My hCaptcha token is rejected — why? Common causes: expired token (use within 2 minutes), wrong site key, token injected into wrong field. Check the exact field name on the target page.
Compare hCaptcha solvers at captcharank.com/compare.
Production Readiness Notes
Use Best hCaptcha Solver as a decision and implementation aid, not just as a one-time reference. The practical test for best hcaptcha solver is whether the same approach behaves reliably when traffic is messy: rotating sessions, expired tokens, changing widget parameters, intermittent solver delays, and target pages that refresh without warning. For Automation developer / scraping engineer, the safest rollout is to start with a narrow fixture, record every submitted task, and compare the solver response with the browser state that finally submits the form. That makes failures explainable instead of mysterious, especially when a target alternates between visible challenges, invisible checks, and server-side verification.
Evaluation Criteria
A type-specific guide should map the widget parameters to the solver task fields, then verify that the returned token is accepted by the target page rather than merely returned by the API. For hCaptcha work, the most useful scorecard combines technical acceptance with operational cost. A low nominal price is not enough if retries double the real cost per accepted token, and a fast median solve time is not enough if p95 latency stalls the queue. Track these criteria before you standardize the workflow:
- The challenge subtype, sitekey, action, rqdata, blob, captchaId, or page URL used for each task.
- Median and p95 solve time, separated by provider and target domain.
- Accepted-token rate on the target page, not just successful API responses.
- Retry count, timeout count, zero-balance incidents, and invalid-parameter errors.

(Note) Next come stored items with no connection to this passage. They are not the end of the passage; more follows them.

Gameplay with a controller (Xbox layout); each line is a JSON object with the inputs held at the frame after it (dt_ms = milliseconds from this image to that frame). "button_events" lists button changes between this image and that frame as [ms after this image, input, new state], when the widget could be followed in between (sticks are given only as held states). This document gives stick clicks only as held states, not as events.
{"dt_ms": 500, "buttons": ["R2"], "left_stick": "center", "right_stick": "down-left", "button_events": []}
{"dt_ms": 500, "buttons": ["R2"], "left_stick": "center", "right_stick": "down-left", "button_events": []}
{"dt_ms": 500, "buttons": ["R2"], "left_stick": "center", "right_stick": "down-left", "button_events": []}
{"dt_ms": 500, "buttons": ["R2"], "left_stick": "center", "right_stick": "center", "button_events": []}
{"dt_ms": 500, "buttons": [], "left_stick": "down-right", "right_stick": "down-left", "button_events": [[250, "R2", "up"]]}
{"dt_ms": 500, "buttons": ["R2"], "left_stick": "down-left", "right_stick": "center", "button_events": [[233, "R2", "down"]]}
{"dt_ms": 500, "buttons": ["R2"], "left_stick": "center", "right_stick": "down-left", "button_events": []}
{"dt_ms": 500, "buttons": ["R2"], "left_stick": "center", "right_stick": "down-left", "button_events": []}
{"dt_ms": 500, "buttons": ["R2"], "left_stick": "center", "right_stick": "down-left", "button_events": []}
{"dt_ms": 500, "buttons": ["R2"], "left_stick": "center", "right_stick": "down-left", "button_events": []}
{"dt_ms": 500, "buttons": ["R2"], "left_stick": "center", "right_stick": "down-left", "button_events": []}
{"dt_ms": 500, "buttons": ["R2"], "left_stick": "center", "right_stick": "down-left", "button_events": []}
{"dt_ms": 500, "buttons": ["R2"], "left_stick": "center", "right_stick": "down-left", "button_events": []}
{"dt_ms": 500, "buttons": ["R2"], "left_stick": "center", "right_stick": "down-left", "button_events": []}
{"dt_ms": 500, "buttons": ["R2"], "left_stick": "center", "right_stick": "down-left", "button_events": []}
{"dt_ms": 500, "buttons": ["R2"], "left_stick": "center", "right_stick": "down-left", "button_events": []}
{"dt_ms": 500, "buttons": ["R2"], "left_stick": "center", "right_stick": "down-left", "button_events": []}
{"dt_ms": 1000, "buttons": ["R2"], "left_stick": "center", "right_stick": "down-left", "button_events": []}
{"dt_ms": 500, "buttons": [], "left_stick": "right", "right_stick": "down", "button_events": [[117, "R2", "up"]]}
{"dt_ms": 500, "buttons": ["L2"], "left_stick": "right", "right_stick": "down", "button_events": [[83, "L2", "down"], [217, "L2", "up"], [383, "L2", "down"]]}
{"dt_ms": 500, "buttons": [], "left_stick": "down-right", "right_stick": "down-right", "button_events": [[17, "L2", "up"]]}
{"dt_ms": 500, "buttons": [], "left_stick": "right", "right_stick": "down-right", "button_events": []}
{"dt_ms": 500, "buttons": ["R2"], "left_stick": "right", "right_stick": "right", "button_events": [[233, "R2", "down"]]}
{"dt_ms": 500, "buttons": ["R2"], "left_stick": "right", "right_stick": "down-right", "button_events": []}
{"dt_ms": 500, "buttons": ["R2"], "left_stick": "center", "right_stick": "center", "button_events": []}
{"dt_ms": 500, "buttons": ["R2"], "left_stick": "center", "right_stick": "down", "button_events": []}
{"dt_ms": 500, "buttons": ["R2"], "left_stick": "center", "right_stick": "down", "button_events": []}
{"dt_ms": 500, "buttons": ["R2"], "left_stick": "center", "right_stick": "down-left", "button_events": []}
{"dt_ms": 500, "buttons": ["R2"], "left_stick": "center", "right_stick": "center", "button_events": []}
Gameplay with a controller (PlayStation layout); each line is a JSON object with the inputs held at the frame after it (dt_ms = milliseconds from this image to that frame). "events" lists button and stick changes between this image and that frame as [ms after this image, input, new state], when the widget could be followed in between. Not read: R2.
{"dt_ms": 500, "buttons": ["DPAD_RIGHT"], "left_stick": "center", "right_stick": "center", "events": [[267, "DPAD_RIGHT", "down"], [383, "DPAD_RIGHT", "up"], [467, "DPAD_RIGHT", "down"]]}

- The exact browser, proxy region, and user-agent that submitted the solved token.
Rollout Checklist
Before this guidance moves into a production job, build a small acceptance suite around the pages that matter most. Run it with a fixed browser profile, then repeat with the proxy and concurrency settings you expect in production. Keep the first release conservative: bounded polling, clear timeout handling, and a fallback path when the solver cannot return a usable answer. For hCaptcha, verify sitekey discovery, rqdata handling, challenge refresh behavior, proxy consistency, and token injection timing. That checklist keeps the article useful after the first copy-paste, because the integration is judged by end-to-end completion rather than by whether a code sample returned a string.
Monitoring Signals
Healthy CAPTCHA automation is observable. Log the task id, provider, challenge type, target host, queue time, solve time, final submit status, and normalized error code for every attempt. Review those logs in daily batches at first, then move to alerts once the baseline is stable. Sudden drops usually come from target-side changes: a new sitekey, a changed action name, a stricter hostname check, an added managed challenge, or a proxy pool that no longer matches the expected geography. When you can see those shifts quickly, provider switching becomes a controlled decision instead of a late-night rewrite.
Maintenance Cadence
Revisit the setup whenever the target UI changes, when the solver provider changes task names or pricing, or when benchmark data shows a sustained latency or solve-rate shift. Keep one known-good fixture for each CAPTCHA subtype and rerun it after dependency upgrades, browser updates, and proxy changes. If the article is used for vendor selection, repeat the same fixture across at least two providers before renewing a balance or migrating the whole pipeline. That habit keeps best hcaptcha solver work aligned with the real target behavior rather than with stale assumptions.